◆ Work required: Among the entries below, how many lines contain the string "middle"? Only the number is wanted.

########

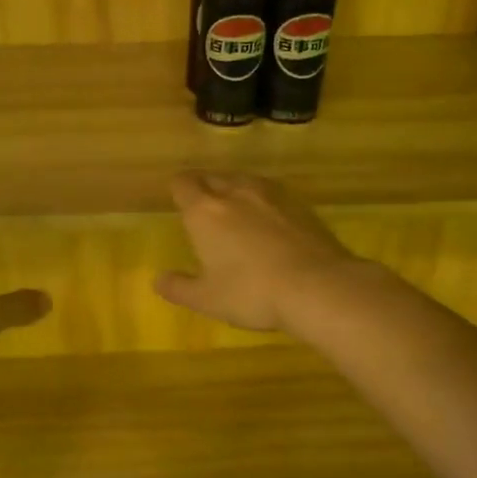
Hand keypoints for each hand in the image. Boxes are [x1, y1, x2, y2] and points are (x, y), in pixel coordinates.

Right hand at [154, 172, 361, 332]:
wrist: (317, 286)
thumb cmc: (251, 292)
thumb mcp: (207, 299)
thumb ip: (179, 288)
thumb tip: (159, 280)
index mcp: (205, 211)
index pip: (183, 183)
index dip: (179, 190)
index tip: (179, 202)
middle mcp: (235, 193)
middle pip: (213, 177)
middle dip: (205, 189)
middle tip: (205, 211)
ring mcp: (272, 196)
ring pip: (245, 182)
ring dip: (236, 192)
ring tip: (238, 215)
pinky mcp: (301, 205)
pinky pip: (273, 195)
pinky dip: (265, 205)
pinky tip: (271, 226)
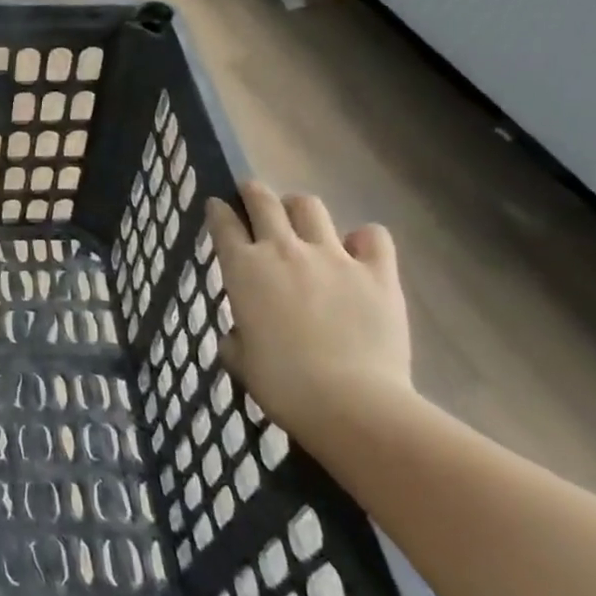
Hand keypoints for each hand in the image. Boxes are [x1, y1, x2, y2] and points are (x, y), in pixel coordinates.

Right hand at [207, 180, 414, 443]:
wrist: (350, 402)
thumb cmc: (283, 385)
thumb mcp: (241, 362)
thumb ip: (236, 339)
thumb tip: (240, 335)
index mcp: (243, 268)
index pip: (222, 222)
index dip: (218, 211)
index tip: (218, 207)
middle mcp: (282, 249)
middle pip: (263, 199)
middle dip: (253, 192)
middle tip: (253, 198)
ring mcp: (332, 256)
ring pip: (310, 206)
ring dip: (300, 209)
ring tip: (303, 222)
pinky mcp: (377, 272)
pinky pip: (373, 236)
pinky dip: (364, 239)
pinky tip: (360, 252)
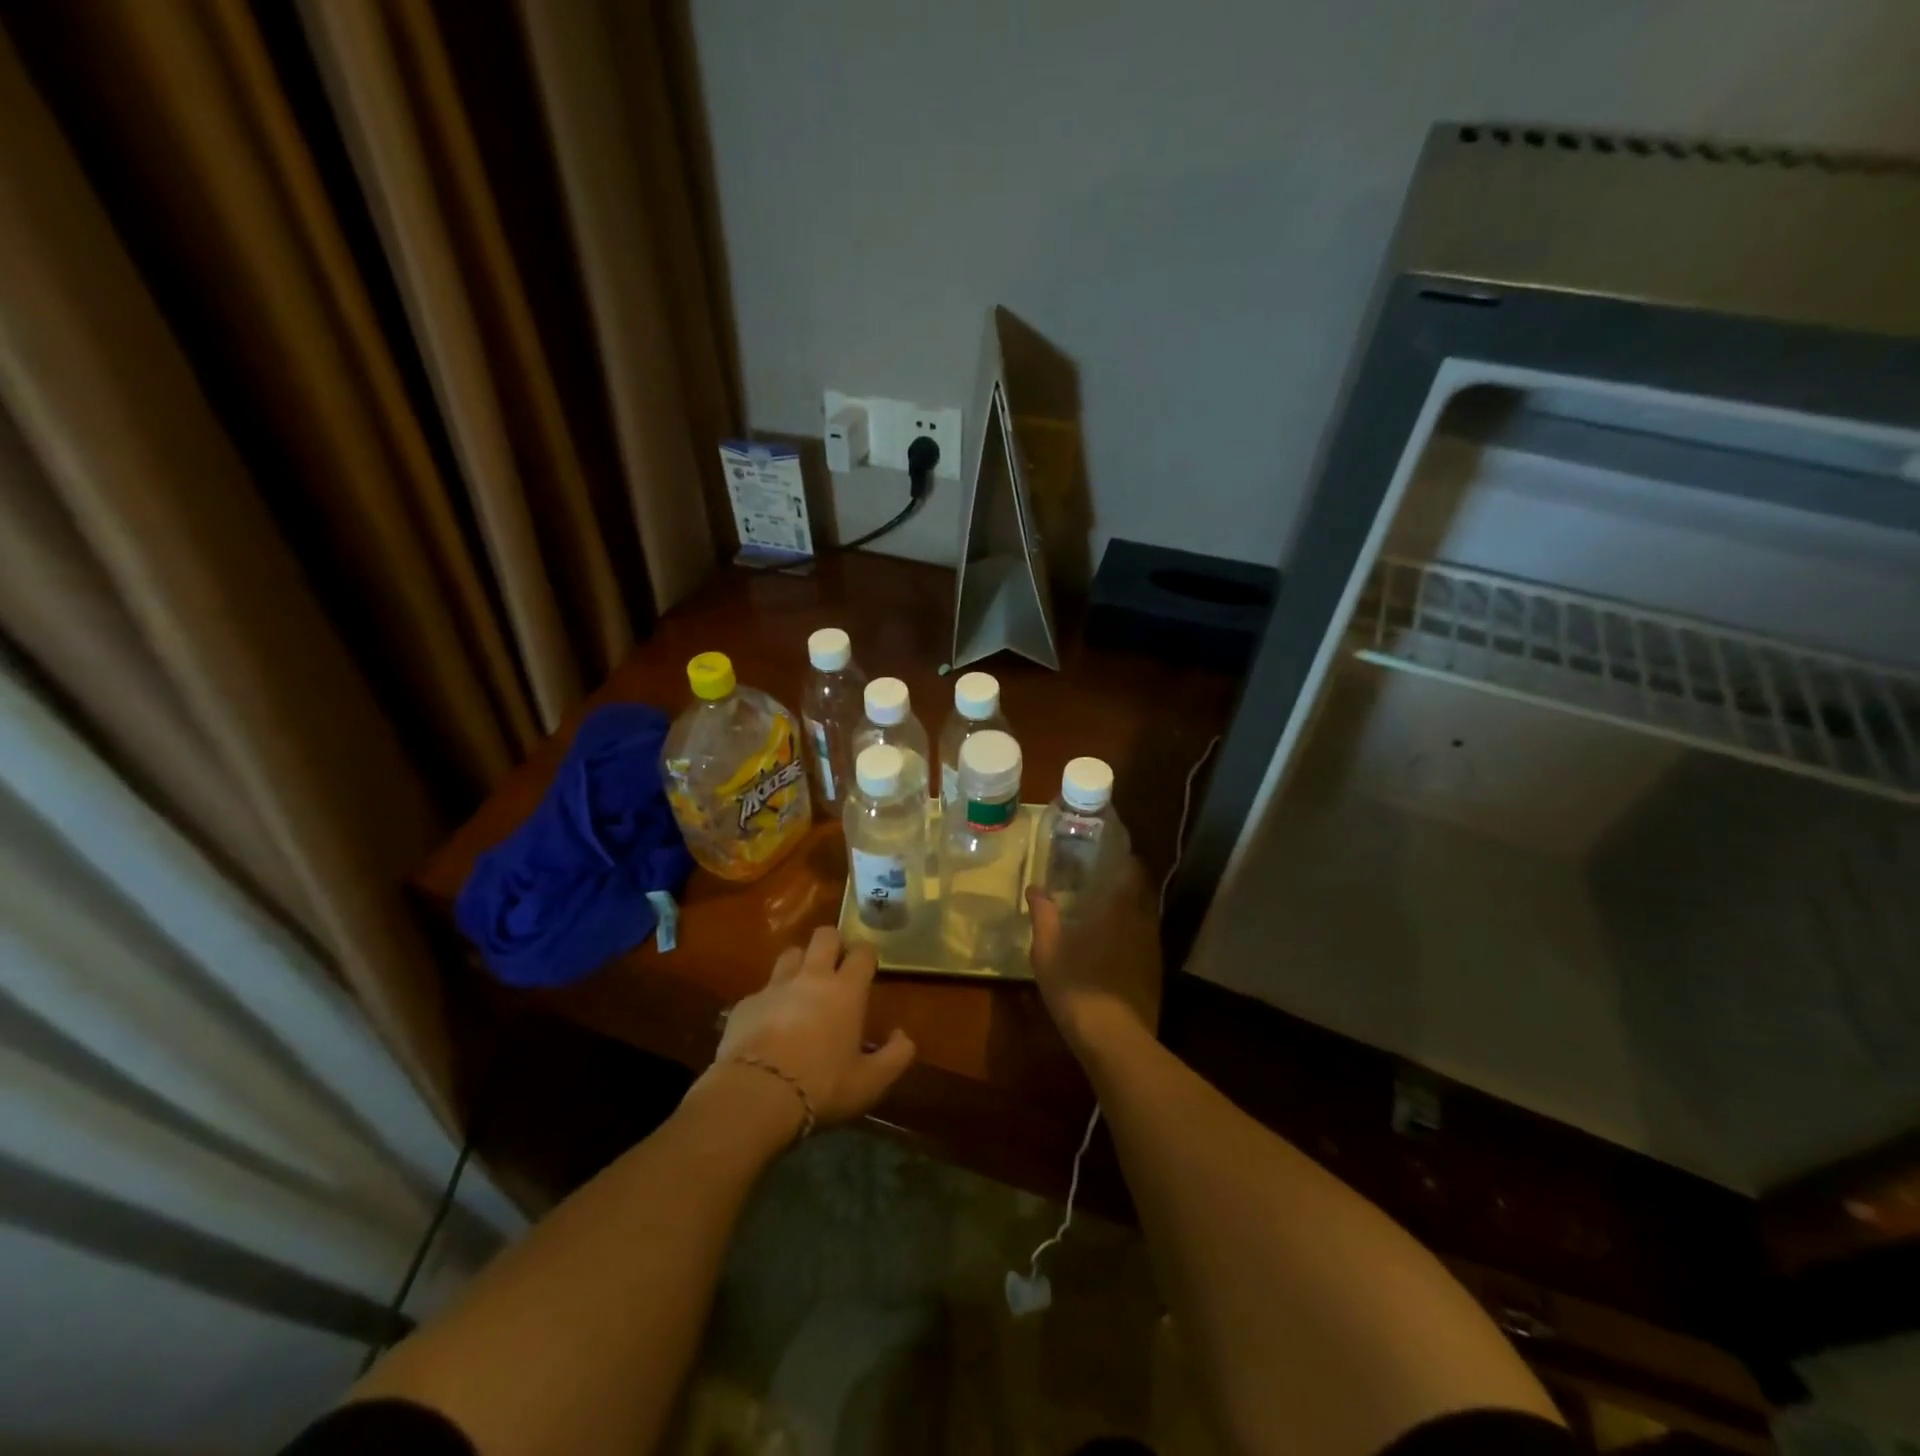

########

◆ Answer area: 8